Whooping Cough Vaccine Booster to Protect Teenagers
Update 10 Jun 2005: The FDA has just approved a second pertussis booster vaccine, this one for adults and teens, for use in the US.
To combat a resurgence of whooping-cough (pertussis) cases in teens, the US government has approved a whooping-cough booster component to the tetanus and diphtheria booster that kids are supposed to get between ages 10 and 18.
The pertussis booster is needed because it's been found that childhood vaccinations for the disease -- which is a killer when caught by infants -- wears off by adulthood.

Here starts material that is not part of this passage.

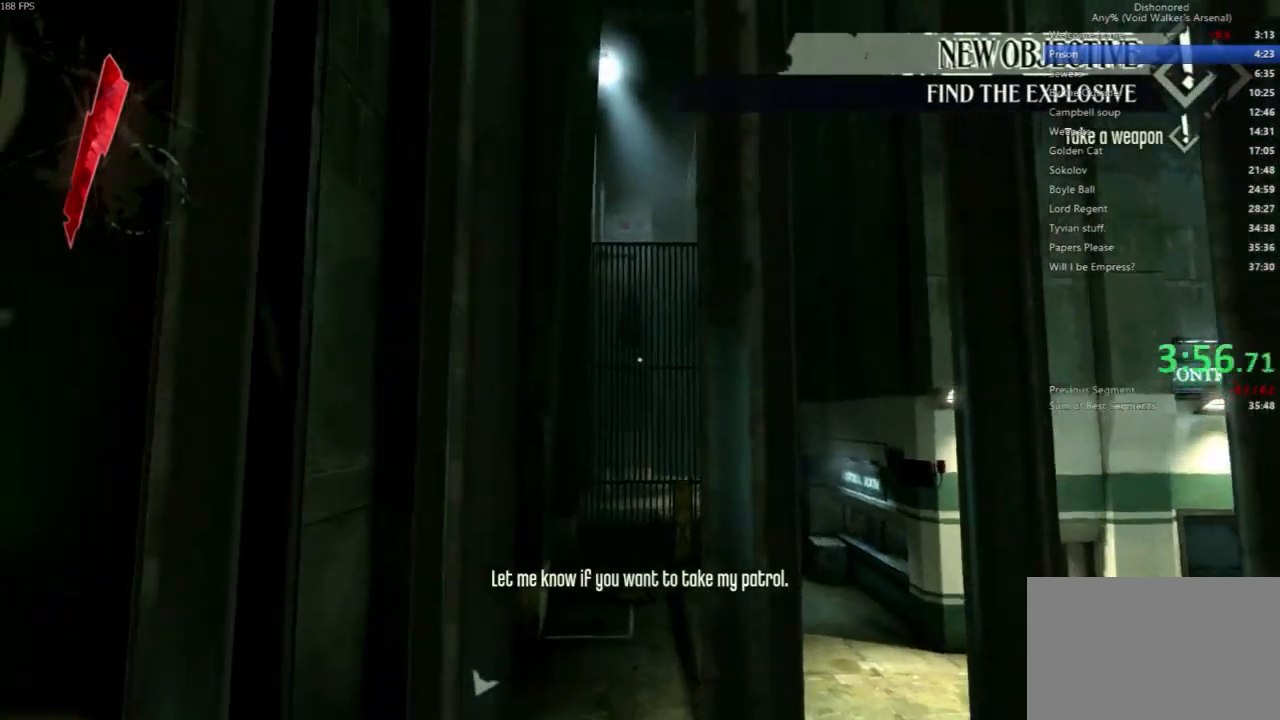
{"keys": ["a", "shift", "w"], "mouse": [], "events": []}
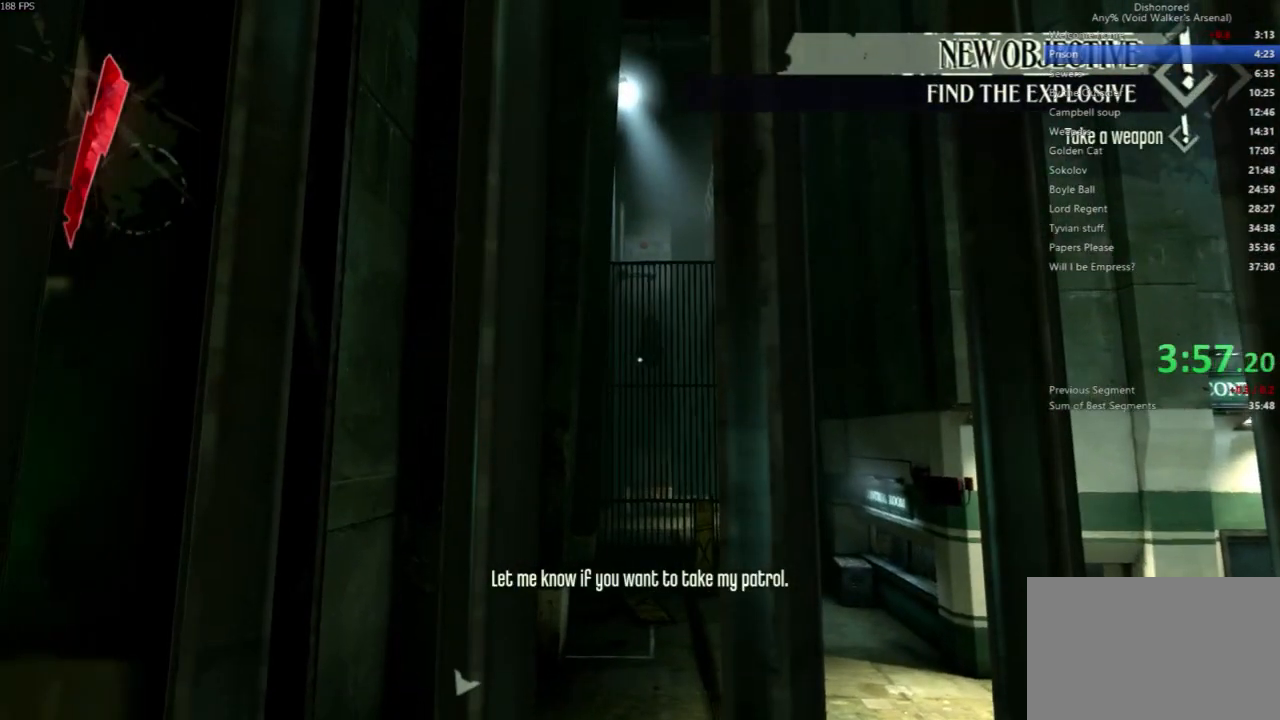
{"keys": ["a", "shift", "w"], "mouse": [], "events": []}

Whooping cough, also called pertussis, is a bacterial infection that causes a cough so violent in can break a rib. Initial coldlike symptoms lead to fits of 16 to 20 coughs in a row that leave patients gasping for air — the distinctive “whoop” that gave the disease its name.
Babies and young children have been vaccinated against whooping cough...since the 1940s, causing the disease to plummet in industrialized nations.
But it’s on the rise again, thanks largely to outbreaks in teenagers and adults that illustrate the vaccine’s protection wears off, often by adolescence. The Centers for Disease Control and Prevention received 18,957 reports of whooping cough last year, up from 11,647 in 2003 and just 1,707 in 1980 — and about a third are among adolescents.
Experts say that’s certainly an underestimate, because whooping cough frequently goes undiagnosed in teens and adults.